This article is from the archives of the UB Reporter.
News

Dialogue to discuss Fallingwater cottages

  • “Good clients make good architecture, and the opportunity to hear from both architects and clients in a venue like this is invaluable.”

    Brian Carter
    Dean, School of Architecture and Planning
By CHARLOTTE HSU
Published: November 18, 2010

The Martin House Restoration Corp. and UB School of Architecture and Planning are co-sponsoring a dialogue on a competition to design a series of guest cottages situated near architect Frank Lloyd Wright’s iconic Fallingwater in Pennsylvania.

Speakers for the Nov. 19 event will include John Patkau, a principal of Patkau Architects, the Vancouver-based firm that won the Fallingwater competition; Lynda Waggoner, director of Fallingwater; and Raymund Ryan, curator for the Carnegie Museum of Art’s Heinz Architectural Center, where the designs of Patkau Architects and five other firms involved in the competition were exhibited earlier this year.

The location of the 7 p.m. discussion will be fitting: the Eleanor & Wilson Greatbatch Pavilion, an elegant, glass structure at 143 Jewett Parkway, Buffalo, that sits adjacent to the Darwin D. Martin House Complex, another Frank Lloyd Wright masterpiece.

Space at the event is limited.
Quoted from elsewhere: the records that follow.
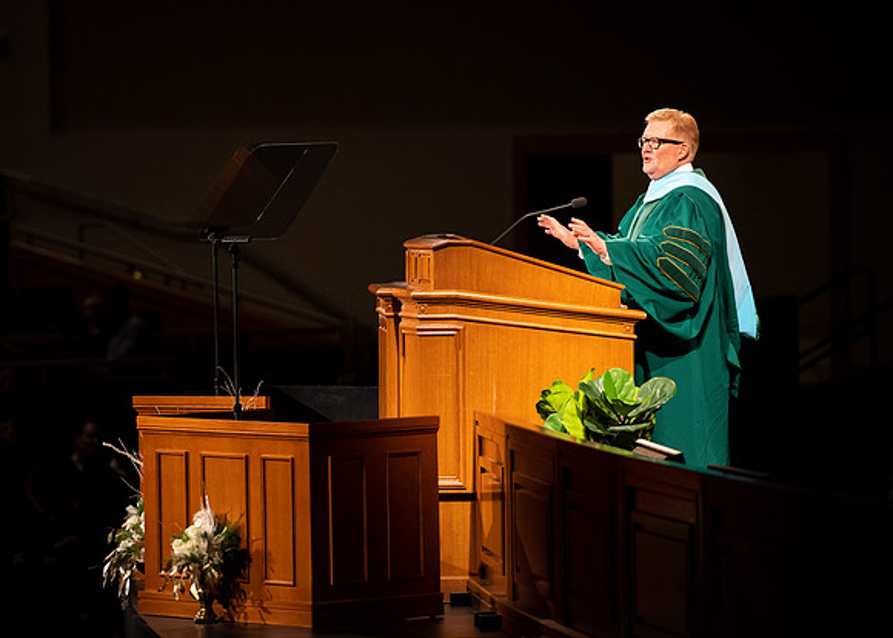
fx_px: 6357
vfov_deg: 5.7
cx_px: 424
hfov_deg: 8.0
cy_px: 344
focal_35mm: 251
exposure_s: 1/200
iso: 1250
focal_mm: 200
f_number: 2.8
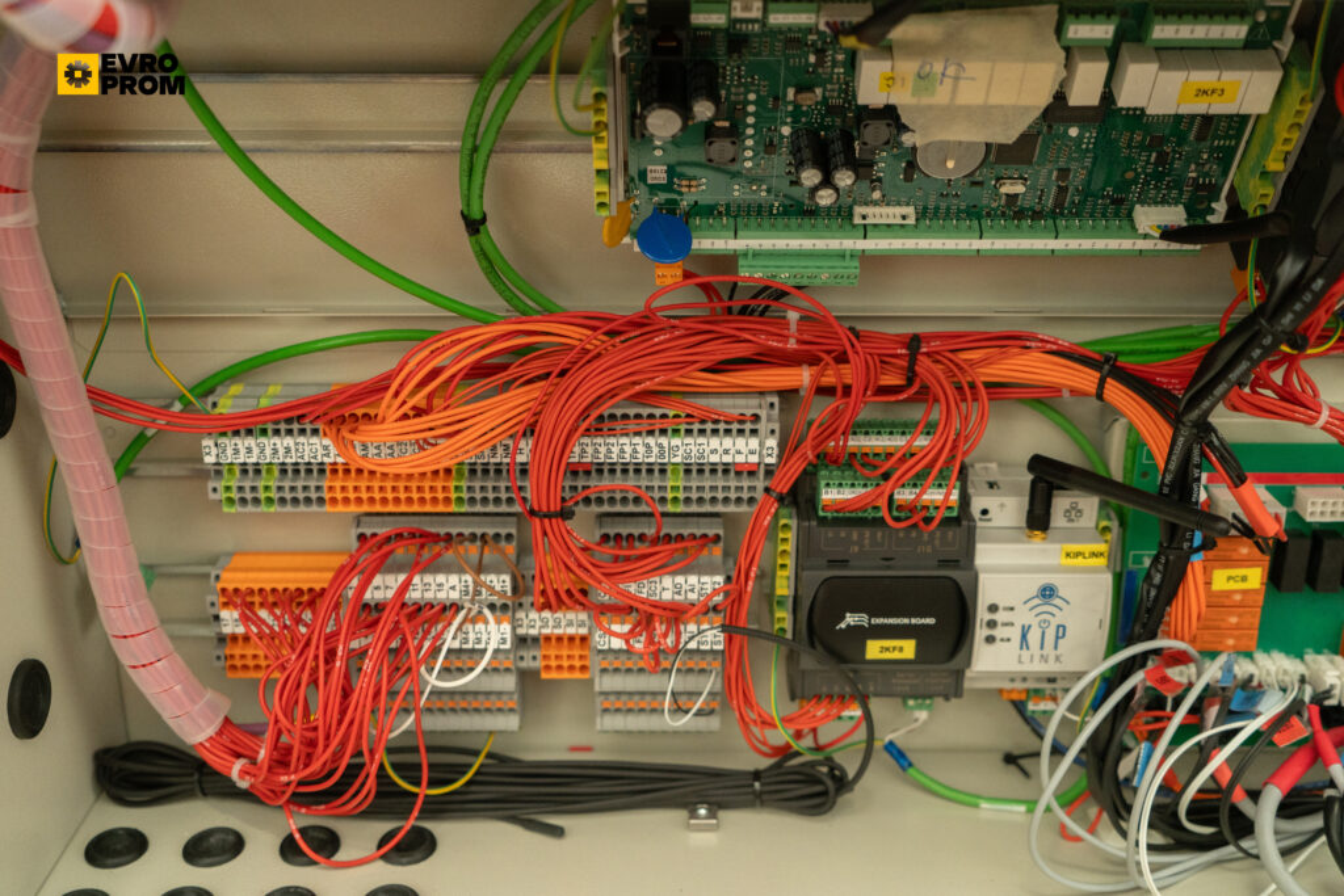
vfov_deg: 35.1
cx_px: 672
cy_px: 448
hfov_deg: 50.7
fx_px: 1419
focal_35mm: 38
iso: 1250
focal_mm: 38
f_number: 4
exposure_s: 1/80
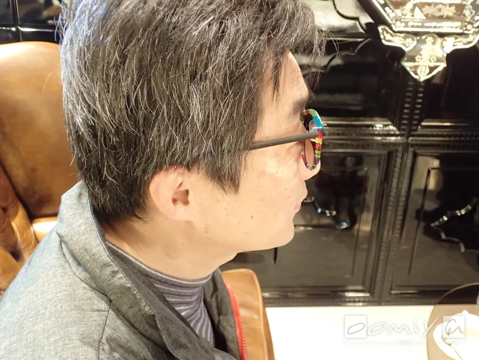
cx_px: 240
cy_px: 180
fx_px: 484
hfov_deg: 52.6
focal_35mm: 35
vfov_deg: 40.7
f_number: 2.6
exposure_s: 1/13
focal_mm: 6.42
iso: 800
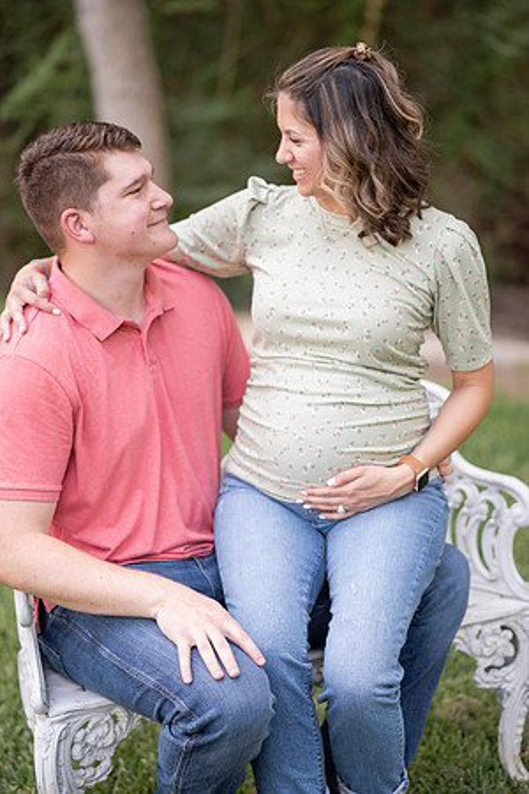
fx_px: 1873
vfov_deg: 23.9
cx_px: 264
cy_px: 397
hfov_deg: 16.1
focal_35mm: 85
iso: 320
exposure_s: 1/1250
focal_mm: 85
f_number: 2
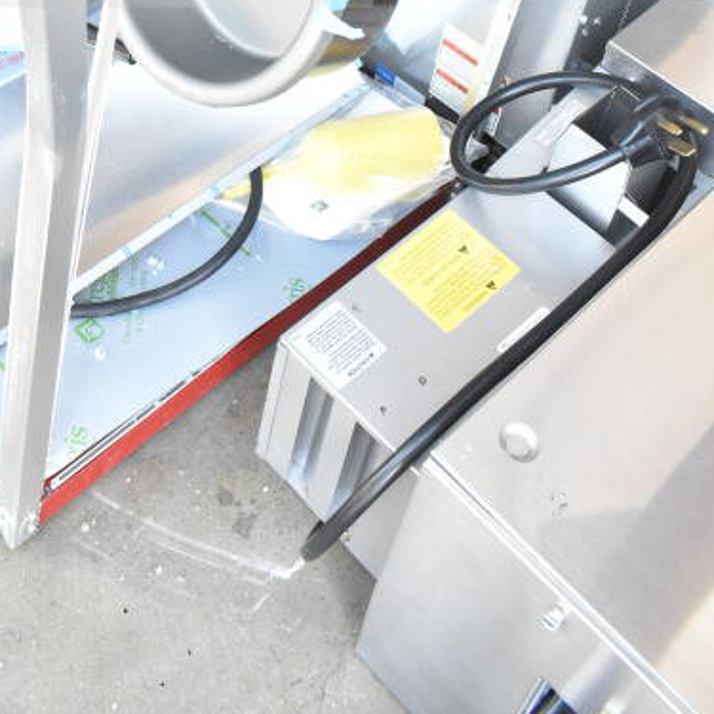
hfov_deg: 29.9
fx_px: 1307
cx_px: 158
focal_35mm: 56
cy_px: -145
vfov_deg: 27.0
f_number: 7.1
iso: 1600
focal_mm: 18
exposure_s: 1/200
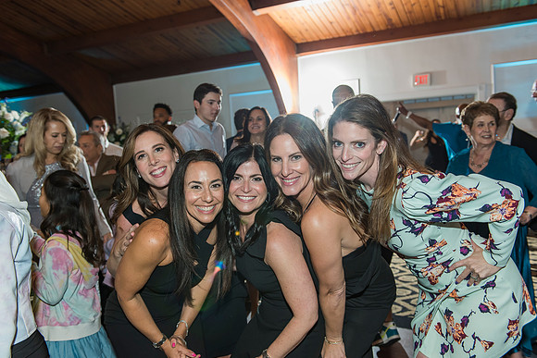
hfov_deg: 58.7
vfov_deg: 41.1
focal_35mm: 32
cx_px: 268
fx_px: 477
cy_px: 179
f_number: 4
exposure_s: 1/125
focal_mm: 32
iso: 800
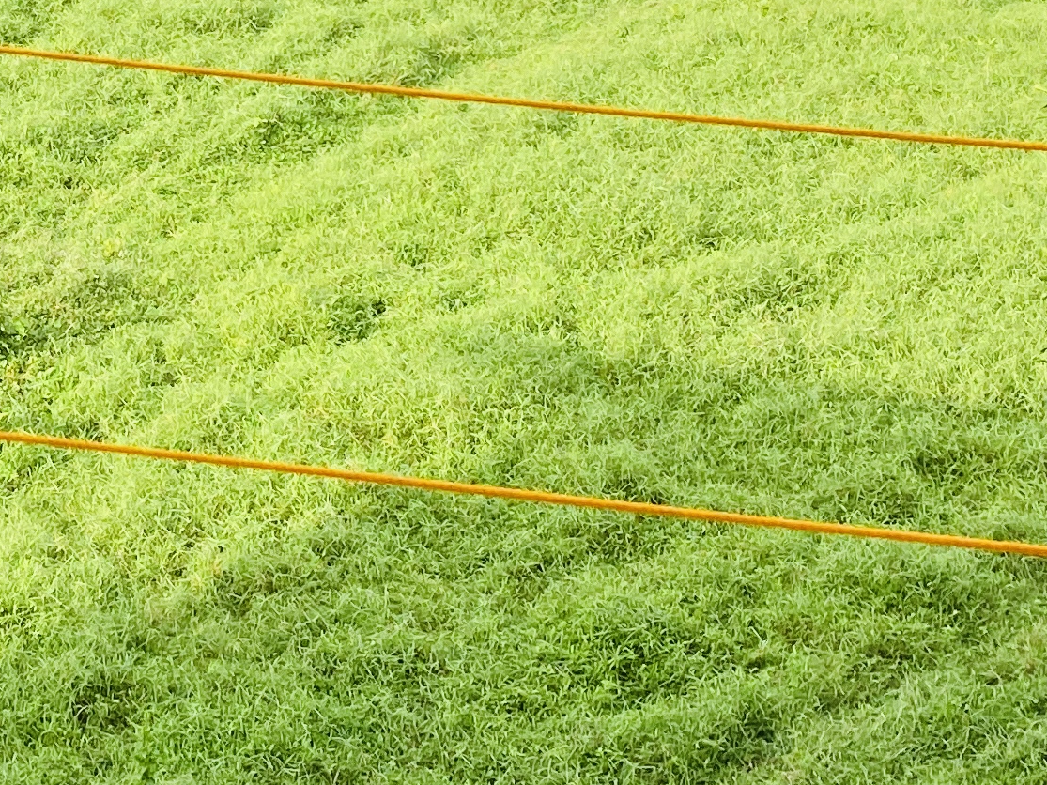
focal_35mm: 94
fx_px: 2843
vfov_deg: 15.1
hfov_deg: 19.9
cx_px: -119
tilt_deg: -10.3
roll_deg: +2.7
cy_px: -169
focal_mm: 4.25
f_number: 1.8
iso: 32
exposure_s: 1/965
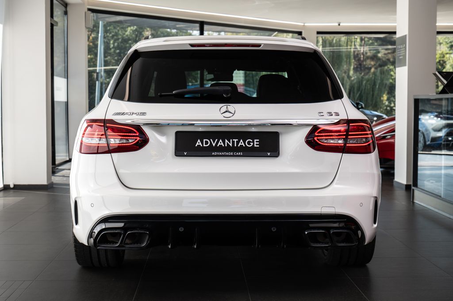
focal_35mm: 65
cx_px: 225
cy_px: 148
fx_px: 813
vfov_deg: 21.0
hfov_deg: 31.1
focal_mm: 60
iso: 125
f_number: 5.6
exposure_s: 1/80
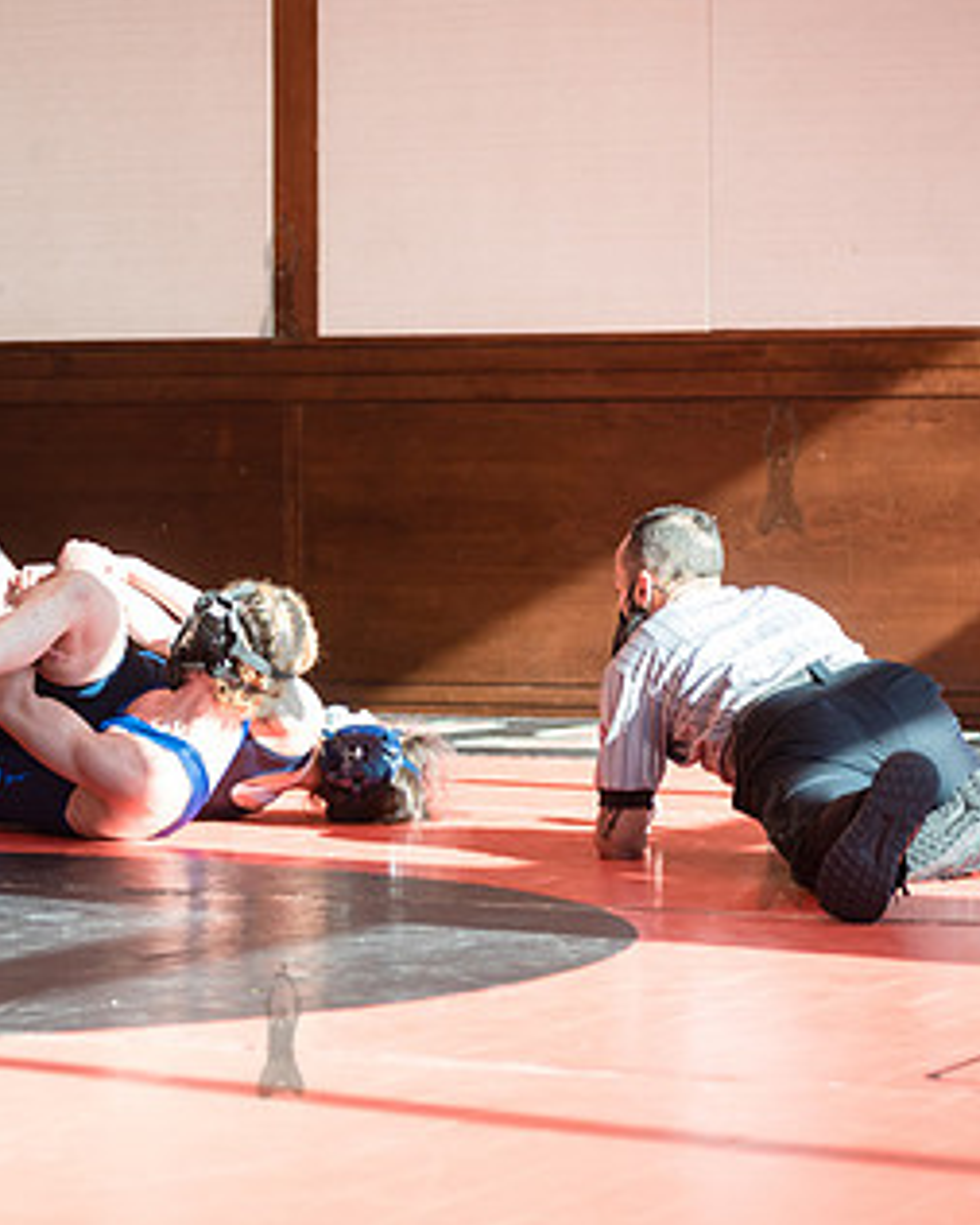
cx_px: 279
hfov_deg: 11.2
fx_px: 5001
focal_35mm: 138
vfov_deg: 14.0
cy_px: 653
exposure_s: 1/400
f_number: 4
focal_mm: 80
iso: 400
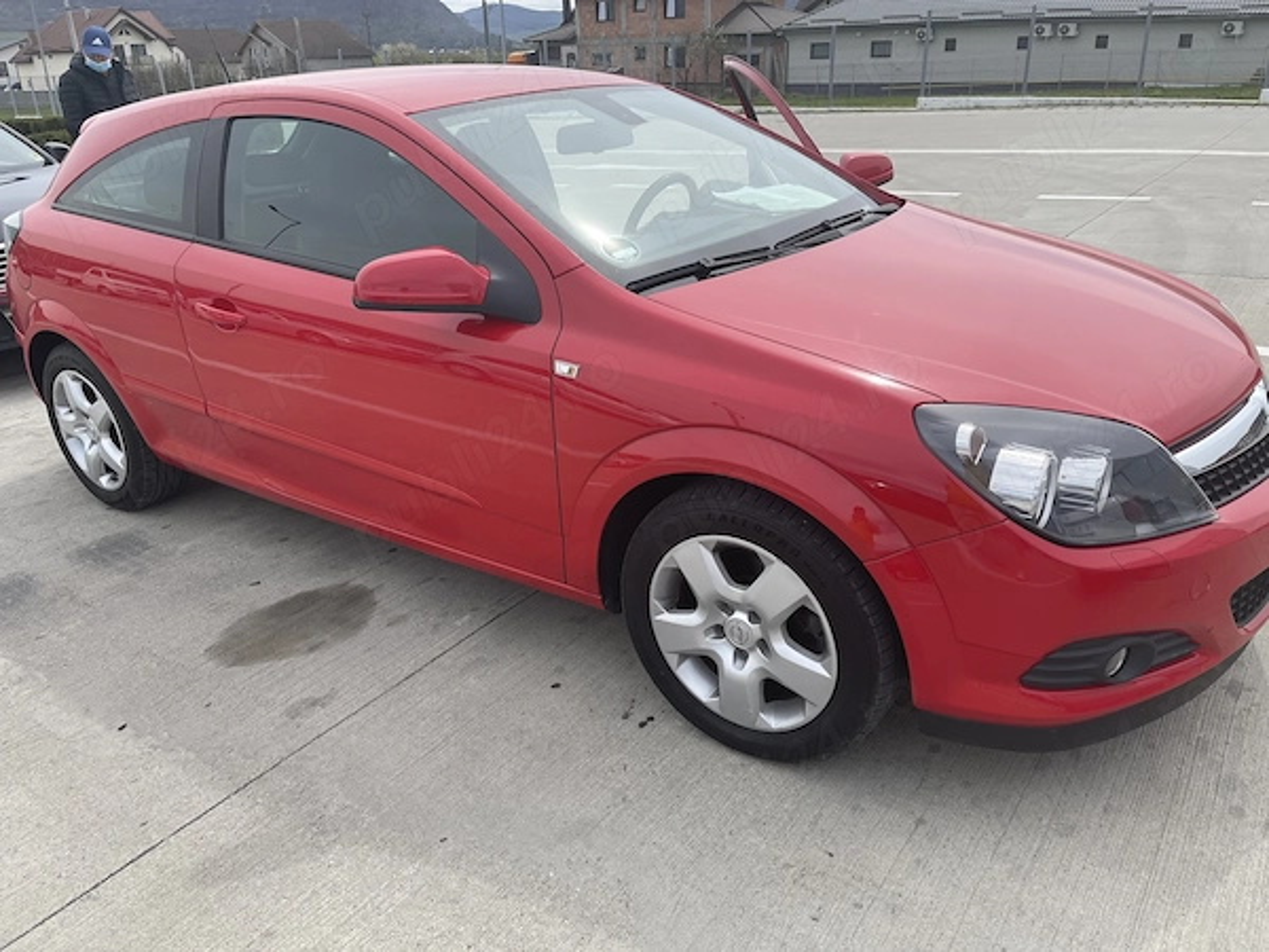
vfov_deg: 53.1
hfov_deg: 67.3
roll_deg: +1.7
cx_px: 634
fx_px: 953
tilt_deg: -25.0
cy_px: 476
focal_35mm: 26
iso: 32
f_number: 1.6
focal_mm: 5.1
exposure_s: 1/2387
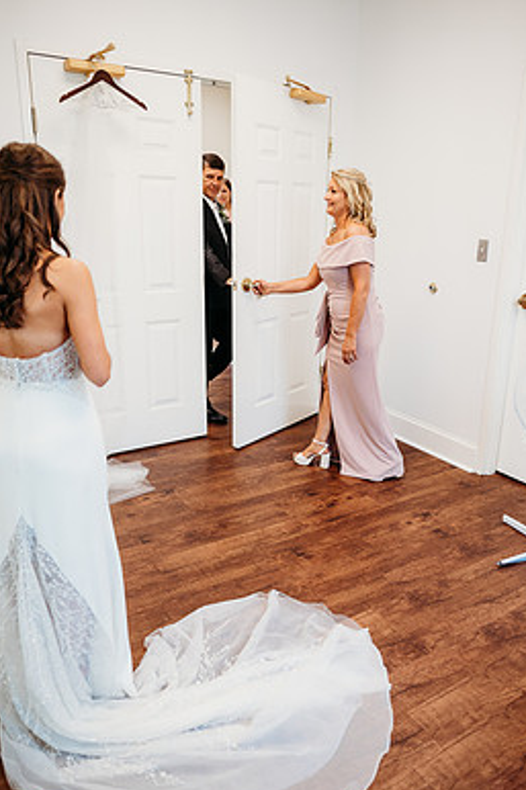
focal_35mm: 28
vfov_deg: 65.5
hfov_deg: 46.2
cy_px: 395
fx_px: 614
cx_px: 303
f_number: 2.5
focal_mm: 24
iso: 320
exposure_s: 1/160
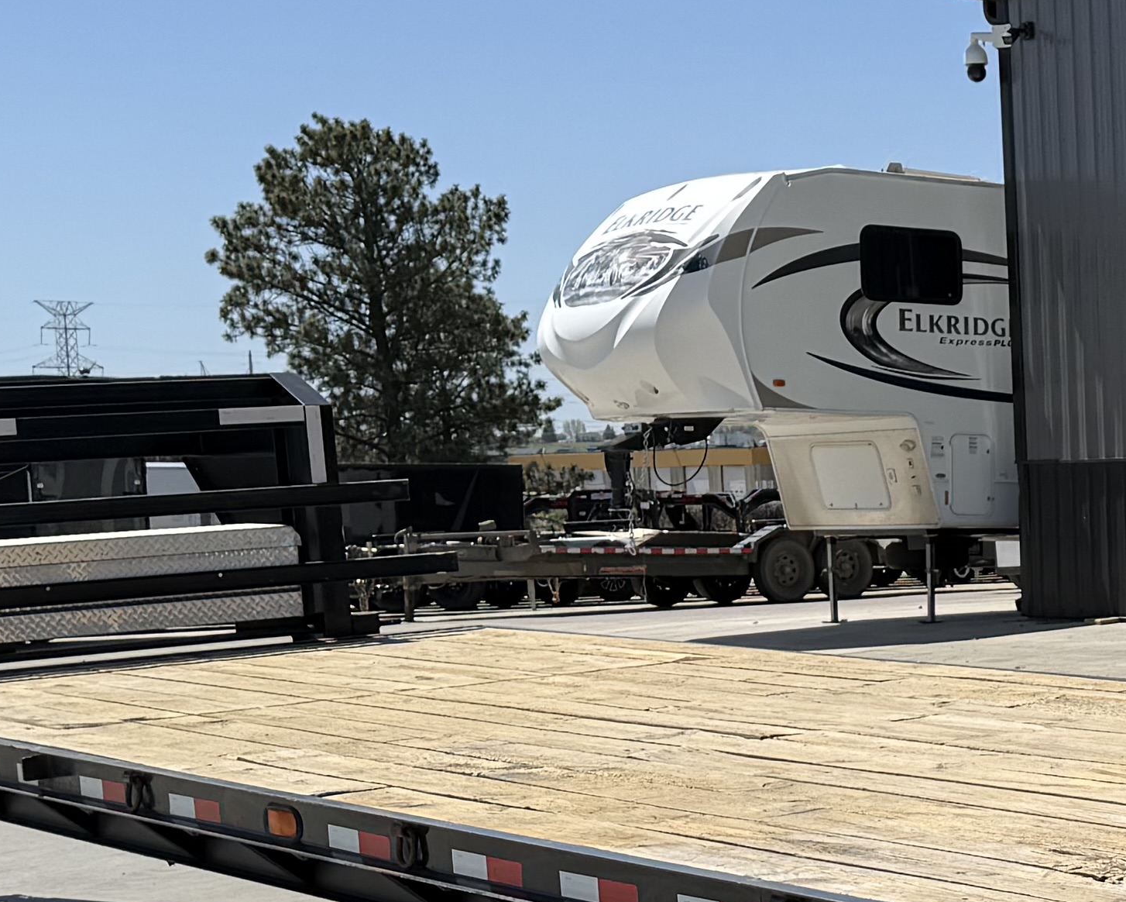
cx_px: 1298
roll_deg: +1.9
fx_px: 3067
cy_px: 738
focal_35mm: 92
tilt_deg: -4.4
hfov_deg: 19.7
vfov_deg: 16.6
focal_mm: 6.76
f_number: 1.78
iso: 80
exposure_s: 1/6173
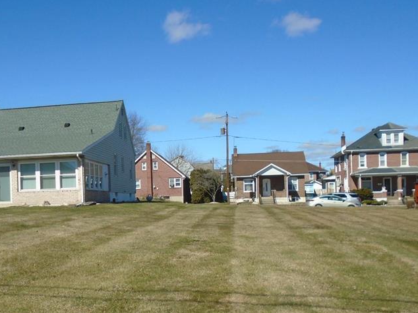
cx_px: 134
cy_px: 210
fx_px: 507
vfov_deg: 34.0
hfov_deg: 44.1
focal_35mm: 42
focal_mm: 4.6
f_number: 8
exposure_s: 1/250
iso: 100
Attendees can purchase tickets at the Darwin Martin House website. General admission is $15, with $10 tickets for Martin House associates and free entry for School of Architecture and Planning students who show their student ID.

“Good clients make good architecture, and the opportunity to hear from both architects and clients in a venue like this is invaluable,” says Brian Carter, dean of the UB architecture school. “We can all learn so much from those conversations.”

Fallingwater, built over a waterfall on Bear Run, is one of Wright’s most famous creations. The celebrated American architect designed the home, built in the 1930s, for the Kaufmanns, a Pittsburgh family that owned a department store.

Patkau Architects’ winning design for six small, sustainable cottages on the grounds of the Western Pennsylvania Conservancy, which operates Fallingwater, will serve as the basis of a final design.  The cottages will support programming at Fallingwater by expanding accommodations for participants in diverse educational programs offered by Fallingwater.

At the Nov. 19 event, the guest speakers will discuss the cottage competition, exploring ideas related to Wright buildings and the newer, adjacent structures complementing those famed structures. The dialogue also will cover sustainable design and the effect Fallingwater has on new architecture today.

Eric Jackson-Forsberg, curator for the Martin House Complex, says the Fallingwater cottages competition present parallels to the construction of the Eleanor & Wilson Greatbatch Pavilion, which opened in 2009 and was designed by Toshiko Mori Architect. Both projects involved designing architecturally significant structures adjacent to Wright masterpieces.

“I think there will be some interesting dialogue centering around the challenges inherent to this kind of commission,” Jackson-Forsberg says. “Bringing these speakers in helps put what we’ve done here in Buffalo into context and underscores the challenges inherent in this kind of commission.”